The Christian Monitor has a very insight full article about land reform on the African continent. The increase of property rights and land reform, plot by plot, may be the foundation for solving so much else – from famine to poverty to genocide.
The specialists know the warning signs. Analysts and scientists and field officers and academics spend years writing white papers, issuing reports and holding conferences, trying to provoke interest in issues that often seem arcane. Please, they have urged governments and the United Nations and activists, think about something that sounds boring – land disputes – before it turns into something that is not – war.
The lack of a proper legal system and legal organization in Africa especially on property and land rights has set back its development and growth on a continental scale. This should not be a surprise throughout history property rights have always been directly connected to personal and individual rights, economic freedom, and political liberty.
By not having a simple system for determining who owns what, the slide into an atmosphere of political interference and corruption, bribes, economic stagnation, and political instability are just a few steps away. The scary thing is that when you put this on a continental level, we then end up with countries that are just a step away from conflicts that usually run out of control and end up in either a civil war or worse.
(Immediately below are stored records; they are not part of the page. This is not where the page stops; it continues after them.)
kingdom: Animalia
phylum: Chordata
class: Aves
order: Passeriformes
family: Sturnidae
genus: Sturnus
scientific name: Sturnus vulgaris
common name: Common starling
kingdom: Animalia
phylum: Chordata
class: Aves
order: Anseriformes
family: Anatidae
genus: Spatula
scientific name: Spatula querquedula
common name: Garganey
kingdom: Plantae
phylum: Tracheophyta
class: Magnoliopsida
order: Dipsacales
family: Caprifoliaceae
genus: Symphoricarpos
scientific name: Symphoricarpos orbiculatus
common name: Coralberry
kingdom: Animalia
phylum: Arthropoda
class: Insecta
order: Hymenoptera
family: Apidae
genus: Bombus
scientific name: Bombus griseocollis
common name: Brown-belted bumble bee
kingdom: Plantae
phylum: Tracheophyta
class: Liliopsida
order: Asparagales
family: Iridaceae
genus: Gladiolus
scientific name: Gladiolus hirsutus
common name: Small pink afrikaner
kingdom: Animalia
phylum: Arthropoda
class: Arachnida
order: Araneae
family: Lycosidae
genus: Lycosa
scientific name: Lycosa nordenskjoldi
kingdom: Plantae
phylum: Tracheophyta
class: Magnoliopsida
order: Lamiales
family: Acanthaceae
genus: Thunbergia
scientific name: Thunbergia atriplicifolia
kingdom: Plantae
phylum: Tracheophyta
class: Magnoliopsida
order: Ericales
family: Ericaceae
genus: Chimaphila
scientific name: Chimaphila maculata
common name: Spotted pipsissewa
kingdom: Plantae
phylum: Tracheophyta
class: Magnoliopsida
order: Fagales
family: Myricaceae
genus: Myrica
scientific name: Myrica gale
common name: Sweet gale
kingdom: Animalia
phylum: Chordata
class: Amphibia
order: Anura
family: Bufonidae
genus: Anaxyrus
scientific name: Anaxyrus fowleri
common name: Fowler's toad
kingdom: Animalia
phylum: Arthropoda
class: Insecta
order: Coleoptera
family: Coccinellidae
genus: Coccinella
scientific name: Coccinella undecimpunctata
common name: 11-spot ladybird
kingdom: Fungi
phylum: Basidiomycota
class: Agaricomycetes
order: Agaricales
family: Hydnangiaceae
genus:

Land, at the very heart of security and survival, looms behind most of the African conflicts we’ve all heard of and dozens of others we have not. The Rwandan genocide, some argue, was as much about the dwindling land availability in Africa’s most densely populated country as it was about enmity between ethnic groups. The wars recounted in the movie “Blood Diamond” in Sierra Leone and Liberia saw land grabs by warlords eager to exploit commodities like diamonds and timber. The violence following Kenya’s 2007 election reflected generations of dissatisfaction with land policy that favored different ethnic groups over time. Beneath the genocide in Darfur is a broken land tenure system, full of fights over soil that climate change is making increasingly unproductive. Somalia’s infamous pirates gain cover for plundering from political chaos in the country, whose warring clans fight not only for power but primacy on disputed lands, full of resources to fuel ongoing violence. And beneath last week’s Muslim-Christian riots, which killed at least 260 people in Jos, Nigeria, are decades-old grievances about political rights and the land they are tied to.
Africa’s most famous disasters, many argue, could have been prevented with changes in national land laws or better local conflict resolution but for one problem: Prevention doesn’t sell.
Is there any hope in the future ….yes. Some African countries recognize this problem, and are taking the necessary steps to correct it. Unfortunately they are in a minority, and the conflicts and wars that land disputes bring about will probably be an African fact of life for a very long time.